November 2022 Volume 4
EQUIPMENT & TECHNOLOGY
Decarbonization through Heat Recovery and Hydrogen Fuels From a decarbonization perspective, heat recovery provides a significant benefit in that it simultaneously decreases CO2 emissions and fuel cost by improving process efficiency. Furnace efficiency can be expressed in terms of percent available heat, which represents the best possible furnace efficiency. %Available Heat = available heat ⁄gross heat input
The Sankey Diagram in Figure 3 shows that available heat is equal to the gross heat input minus all flue gas losses. It represents the sum of the heat to the load and all other losses. By extracting energy from the exhaust gases and using it to preheat the combustion air or furnace load, heat recovery minimizes the amount of gross heat input required, and, therefore, increases the percent available heat of the process.

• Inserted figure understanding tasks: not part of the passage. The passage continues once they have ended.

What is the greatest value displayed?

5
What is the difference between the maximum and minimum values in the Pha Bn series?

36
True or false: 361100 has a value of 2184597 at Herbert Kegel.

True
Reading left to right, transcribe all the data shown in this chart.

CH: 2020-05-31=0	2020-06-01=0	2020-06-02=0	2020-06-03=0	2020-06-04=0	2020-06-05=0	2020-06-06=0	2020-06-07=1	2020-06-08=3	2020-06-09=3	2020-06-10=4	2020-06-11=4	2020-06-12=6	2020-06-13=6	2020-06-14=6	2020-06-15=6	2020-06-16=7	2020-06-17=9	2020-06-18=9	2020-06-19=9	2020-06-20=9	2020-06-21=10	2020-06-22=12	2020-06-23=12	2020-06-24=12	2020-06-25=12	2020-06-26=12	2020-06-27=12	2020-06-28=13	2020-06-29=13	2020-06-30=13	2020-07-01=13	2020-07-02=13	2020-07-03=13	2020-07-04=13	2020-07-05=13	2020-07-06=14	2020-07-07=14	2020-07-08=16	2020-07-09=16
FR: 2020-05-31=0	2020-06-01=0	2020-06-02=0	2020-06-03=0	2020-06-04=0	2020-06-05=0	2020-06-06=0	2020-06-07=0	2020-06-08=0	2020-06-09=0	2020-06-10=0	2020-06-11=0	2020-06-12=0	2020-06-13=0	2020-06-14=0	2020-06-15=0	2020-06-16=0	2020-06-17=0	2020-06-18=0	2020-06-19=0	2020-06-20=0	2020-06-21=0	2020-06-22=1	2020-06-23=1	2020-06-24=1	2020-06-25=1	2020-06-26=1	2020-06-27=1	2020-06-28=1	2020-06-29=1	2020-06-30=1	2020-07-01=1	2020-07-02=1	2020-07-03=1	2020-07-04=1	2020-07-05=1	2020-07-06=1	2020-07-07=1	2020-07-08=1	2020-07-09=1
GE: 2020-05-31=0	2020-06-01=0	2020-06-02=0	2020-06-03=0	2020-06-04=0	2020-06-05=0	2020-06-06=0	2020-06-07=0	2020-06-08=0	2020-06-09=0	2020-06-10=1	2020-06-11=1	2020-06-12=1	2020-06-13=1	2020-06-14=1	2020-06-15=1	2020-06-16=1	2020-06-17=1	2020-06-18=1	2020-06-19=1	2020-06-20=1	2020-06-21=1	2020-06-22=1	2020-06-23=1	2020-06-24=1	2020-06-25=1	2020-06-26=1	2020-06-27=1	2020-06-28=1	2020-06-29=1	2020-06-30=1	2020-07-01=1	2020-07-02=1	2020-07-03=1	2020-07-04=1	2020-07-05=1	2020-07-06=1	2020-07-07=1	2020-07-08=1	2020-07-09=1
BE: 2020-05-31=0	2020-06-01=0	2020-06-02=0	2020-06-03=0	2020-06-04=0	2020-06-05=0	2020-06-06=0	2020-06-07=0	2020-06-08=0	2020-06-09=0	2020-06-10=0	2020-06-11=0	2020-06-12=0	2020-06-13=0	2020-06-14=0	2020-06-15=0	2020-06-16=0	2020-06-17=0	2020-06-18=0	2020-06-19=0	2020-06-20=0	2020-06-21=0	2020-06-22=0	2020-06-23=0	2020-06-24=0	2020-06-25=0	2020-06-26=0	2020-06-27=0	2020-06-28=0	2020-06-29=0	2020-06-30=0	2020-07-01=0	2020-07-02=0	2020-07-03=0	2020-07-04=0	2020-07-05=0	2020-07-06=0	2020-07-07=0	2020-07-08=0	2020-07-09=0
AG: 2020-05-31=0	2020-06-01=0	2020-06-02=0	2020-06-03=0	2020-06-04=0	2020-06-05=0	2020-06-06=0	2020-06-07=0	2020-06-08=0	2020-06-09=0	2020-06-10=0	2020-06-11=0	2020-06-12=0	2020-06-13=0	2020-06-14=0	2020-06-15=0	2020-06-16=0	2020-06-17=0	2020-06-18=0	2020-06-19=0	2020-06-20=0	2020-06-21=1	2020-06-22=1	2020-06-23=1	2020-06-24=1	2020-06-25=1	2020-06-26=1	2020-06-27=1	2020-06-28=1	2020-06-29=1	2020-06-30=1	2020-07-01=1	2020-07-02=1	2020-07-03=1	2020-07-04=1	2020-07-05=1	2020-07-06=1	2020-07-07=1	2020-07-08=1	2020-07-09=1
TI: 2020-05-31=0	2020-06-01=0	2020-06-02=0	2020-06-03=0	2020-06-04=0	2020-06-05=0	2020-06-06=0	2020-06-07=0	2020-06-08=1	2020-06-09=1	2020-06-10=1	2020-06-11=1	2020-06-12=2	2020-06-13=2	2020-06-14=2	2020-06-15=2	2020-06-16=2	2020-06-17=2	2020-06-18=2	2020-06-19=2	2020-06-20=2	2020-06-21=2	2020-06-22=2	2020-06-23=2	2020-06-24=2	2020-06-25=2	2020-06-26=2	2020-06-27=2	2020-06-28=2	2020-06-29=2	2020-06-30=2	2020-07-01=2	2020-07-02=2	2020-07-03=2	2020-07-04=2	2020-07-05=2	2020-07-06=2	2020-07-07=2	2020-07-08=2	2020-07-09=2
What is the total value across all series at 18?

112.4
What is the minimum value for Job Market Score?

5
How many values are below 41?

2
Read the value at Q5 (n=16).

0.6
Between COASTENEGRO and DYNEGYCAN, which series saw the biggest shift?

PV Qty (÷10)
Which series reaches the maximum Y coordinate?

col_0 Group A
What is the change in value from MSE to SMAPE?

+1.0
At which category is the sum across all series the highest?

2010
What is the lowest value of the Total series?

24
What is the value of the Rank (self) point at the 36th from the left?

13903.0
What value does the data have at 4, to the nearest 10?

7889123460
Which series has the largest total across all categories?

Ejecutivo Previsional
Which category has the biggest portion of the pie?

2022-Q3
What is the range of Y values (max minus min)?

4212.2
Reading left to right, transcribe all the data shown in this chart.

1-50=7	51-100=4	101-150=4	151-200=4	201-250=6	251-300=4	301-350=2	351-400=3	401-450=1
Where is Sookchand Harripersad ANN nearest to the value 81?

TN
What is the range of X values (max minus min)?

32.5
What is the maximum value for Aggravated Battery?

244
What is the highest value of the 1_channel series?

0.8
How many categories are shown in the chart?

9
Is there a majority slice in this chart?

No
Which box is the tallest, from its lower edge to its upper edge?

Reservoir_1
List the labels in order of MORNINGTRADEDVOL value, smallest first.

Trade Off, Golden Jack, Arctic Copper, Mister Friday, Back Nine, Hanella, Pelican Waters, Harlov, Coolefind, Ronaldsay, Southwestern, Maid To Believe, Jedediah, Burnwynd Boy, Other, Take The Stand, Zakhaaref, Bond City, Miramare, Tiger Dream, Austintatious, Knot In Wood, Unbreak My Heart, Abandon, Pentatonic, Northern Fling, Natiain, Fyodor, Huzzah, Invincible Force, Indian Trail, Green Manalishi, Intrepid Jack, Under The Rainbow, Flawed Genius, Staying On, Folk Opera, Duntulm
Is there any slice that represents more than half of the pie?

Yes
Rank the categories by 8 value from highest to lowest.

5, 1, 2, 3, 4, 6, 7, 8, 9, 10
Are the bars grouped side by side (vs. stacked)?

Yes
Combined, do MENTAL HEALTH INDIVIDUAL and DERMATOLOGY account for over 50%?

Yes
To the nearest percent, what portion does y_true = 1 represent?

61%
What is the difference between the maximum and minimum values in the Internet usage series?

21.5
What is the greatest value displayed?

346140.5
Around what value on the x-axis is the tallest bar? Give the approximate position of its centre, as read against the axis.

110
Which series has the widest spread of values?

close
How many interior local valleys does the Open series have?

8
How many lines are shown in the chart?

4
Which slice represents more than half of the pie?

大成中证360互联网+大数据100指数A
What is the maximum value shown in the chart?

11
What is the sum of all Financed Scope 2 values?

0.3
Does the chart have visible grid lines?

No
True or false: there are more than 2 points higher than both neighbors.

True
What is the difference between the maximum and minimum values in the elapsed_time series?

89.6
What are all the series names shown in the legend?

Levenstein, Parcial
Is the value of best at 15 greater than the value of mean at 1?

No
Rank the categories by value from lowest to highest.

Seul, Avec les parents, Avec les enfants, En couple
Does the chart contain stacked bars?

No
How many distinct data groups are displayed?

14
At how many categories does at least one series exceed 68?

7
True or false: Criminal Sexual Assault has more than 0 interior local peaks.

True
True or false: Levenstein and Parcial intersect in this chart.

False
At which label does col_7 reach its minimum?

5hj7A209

Figure 3: Sankey Diagram showing the heat balance in a furnace.
Regenerative burners use heat recovery to provide up to a 45% decrease in fuel consumption and CO2 emissions compared to a cold air, natural gas system. Achieving the same reduction in CO2 emissions without heat recovery would require 72% hydrogen by volume blended with natural gas. Regenerative burners can be retrofitted to an existing furnace. However, if the goal is to eliminate all CO2 emissions from the combustion system, hydrogen will eventually need to be introduced. The most significant benefit of regenerative burners is the reduction in fuel consumption, which results in lower CO2 emissions as well
as improved fuel costs. Figure 4 compares the cost range of CO2 reduction with hydrogen fuels on a cold air system (purple) and the cost range of CO2 reduction with hydrogen fuels on a regenerative system (grey). With relatively minimal hydrogen blending, regenerative burners can provide a significant decrease in CO2 emissions. For example, a hydrogen blend having a median fuel cost of $30 per MMBtu (million BTU) available to the process would improve CO2 emissions by about 10% for a cold air system but 65% for a regenerative system. Furthermore, as the level of hydrogen in the fuel increases, high efficiency regenerative burners mitigate the progressively high fuel cost.
Figure 4: Comparison of fuel operating expense with cold air and North American TwinBed® II regenerative hydrogen-fired combustion systems.